I learned about the program on in the evening when my mother told me about. Naturally I went up to my room, tapped away at my laptop with my headphones on, blaring the kind of music most adults scoff at (yes I’m a 14 year old teenager, get over it and keep reading), to find out what exactly it was about. The founder of the program, Marieme Jamme, is a Senegalese-born British businesswoman in technology. Ms. Jamme did not have access to formal education when she was growing up, yet she still managed to have a successful career. Through hardships and trials, she made it where she is. She motivated to make sure no girl is ever put that position again, hence the foundation of this program. It’s name? iamtheCODE. Currently, 65 Million girls are being denied access to basic education around the world. iamtheCODE seeks to enable 1 million women and girl coders by 2030, aligning with the UN 2030 agenda. The program wants to support young women in STEAMD (Science, Technology, Engineering, Arts, Mathematics, and Design), through learning how to code, creative learning and cracking problems. To finally reach their 2030 goal, could inspire the girls who aren’t in school to fight for their right to education and their families to finally send them to school. To realise that it’s important to educate their girls, for the future of their nation rest on their shoulders. But why coding you may ask? Code and coding is how we interact with computers. With technology. Technology is not just our future, it is our now. Our world is being increasingly more driven by technology, schools having lessons on ipads and computers, documents and contracts online, to algorithms on platforms like Youtube. Heck, most of my teachers can’t go through our lessons if the electricity or internet goes off. How do we expect our girls and women to take on this ever evolving world without the tools and resources to do so? That’s when iamtheCODE comes in. To give those precious tools and resources to girls in places that can’t afford those tools.
Yesterday I was at a the second day of a Hackathon taking place in Nairobi, Kenya. The Hackathon had girls ages 11 to 18 from schools in Kangemi, Kibera and Samburu. I watched as the girls were being taught how to do basic coding, build a computer using a kit and use their computers and technology to solve issues that align with the UN’s 17 sustainable development goals in teams. For some of these girls, it was their first time ever being in Nairobi. I watched girls interact with the internet on a learning level for the first time. You and I have our phones, computers and tablets, we take our things for granted. These girls, they can’t interact with these things on a daily basis. To be able to work with them, well it opens an entirely new range of possibilities for them that they probably weren’t aware of. It really does make us check our privilege when we really realize how different others circumstances are.
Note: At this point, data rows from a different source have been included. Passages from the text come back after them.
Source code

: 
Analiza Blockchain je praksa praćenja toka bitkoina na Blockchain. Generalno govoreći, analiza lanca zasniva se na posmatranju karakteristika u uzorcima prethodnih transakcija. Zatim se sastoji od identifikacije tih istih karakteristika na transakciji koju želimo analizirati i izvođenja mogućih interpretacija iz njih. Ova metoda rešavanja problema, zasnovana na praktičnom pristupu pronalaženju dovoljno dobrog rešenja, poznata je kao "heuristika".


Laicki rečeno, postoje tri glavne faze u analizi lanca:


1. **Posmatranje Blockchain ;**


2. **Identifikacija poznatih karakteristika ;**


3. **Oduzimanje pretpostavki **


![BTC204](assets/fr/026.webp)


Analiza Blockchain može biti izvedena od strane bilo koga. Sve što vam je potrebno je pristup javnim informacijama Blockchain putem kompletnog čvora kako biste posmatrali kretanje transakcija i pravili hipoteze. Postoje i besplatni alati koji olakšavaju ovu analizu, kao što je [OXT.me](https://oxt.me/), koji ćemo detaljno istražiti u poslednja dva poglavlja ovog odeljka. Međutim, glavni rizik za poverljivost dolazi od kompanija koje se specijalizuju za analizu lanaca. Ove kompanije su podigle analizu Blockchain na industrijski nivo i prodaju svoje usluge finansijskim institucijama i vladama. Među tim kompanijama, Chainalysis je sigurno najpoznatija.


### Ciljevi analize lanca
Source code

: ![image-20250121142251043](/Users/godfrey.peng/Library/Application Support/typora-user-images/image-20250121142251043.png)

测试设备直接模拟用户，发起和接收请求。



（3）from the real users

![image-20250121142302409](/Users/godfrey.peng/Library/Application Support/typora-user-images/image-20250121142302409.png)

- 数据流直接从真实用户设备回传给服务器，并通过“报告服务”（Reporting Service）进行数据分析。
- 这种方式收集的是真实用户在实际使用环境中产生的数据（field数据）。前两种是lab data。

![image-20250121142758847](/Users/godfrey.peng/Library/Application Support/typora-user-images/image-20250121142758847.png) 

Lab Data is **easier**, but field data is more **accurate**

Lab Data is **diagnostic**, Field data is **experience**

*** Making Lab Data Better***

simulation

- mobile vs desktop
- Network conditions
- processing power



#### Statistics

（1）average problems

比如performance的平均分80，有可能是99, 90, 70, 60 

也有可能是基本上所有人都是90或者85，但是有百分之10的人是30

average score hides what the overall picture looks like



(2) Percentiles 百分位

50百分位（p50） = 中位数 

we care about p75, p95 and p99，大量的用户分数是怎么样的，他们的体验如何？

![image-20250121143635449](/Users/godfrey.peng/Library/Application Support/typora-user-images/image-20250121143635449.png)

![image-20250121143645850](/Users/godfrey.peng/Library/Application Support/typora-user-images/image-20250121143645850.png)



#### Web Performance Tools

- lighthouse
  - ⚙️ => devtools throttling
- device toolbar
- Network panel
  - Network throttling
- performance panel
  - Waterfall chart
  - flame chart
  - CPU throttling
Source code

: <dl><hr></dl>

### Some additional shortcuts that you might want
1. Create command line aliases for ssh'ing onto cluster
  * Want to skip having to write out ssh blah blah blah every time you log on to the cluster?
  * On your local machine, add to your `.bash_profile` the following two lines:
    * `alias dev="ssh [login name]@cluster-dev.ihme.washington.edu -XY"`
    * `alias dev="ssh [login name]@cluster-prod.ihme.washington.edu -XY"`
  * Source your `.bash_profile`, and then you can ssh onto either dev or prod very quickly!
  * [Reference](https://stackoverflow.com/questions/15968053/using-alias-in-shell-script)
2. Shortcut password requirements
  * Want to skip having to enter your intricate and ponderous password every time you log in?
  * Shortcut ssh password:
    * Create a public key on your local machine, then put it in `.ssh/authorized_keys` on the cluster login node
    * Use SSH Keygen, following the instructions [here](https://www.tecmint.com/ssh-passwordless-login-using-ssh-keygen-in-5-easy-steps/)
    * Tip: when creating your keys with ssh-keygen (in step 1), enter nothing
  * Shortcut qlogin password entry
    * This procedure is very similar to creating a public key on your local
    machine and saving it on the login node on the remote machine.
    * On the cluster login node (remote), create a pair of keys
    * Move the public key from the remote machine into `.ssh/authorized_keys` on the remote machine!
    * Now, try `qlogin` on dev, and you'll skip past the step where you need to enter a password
The computers the girls are given to build are Raspberry Pi computers and the girls used instruction manuals, along with the guidance of their mentors, to build these computers. Once built, they were connected to a device with a screen. The girls than began using the software to interact with all sorts of applications, using coding and the internet to start to solve the issues assigned to them. When the Hackathon was over, the girls would get take the computers to their respective schools and their mentors would continue to help them further their dreams through technology. When the girls had finished with their solutions, I helped the mentors with putting makeup on the girls before they presented their solutions before a panel of judges. It’s was heartwarming seeing the girls get excited over the makeup. It was to tell them that even while coding and being tech savvy, they can still be feminine. You don’t have to act like a man just to be part of a male dominated work field. One group did a play, the other made an alarm with a sensor for proper litter disposal, another two did powerpoints and prezis. They integrated technology into their solutions along with their creative ideas.
This program, iamtheCode, dear reader is very much worth your time. It’s a great movement that will aid us in educating this current generation and preparing them to take on the world. It gets girls excited about a whole range of careers they might have never thought possible. The amount of girls who aren’t being given access to the kind of education that a lot of us take for granted may only be a certain percentage of our current population, but they are most certainly 100% of our future. At this moment 65 million girls dream of going to school. Together, let’s make that dream a reality.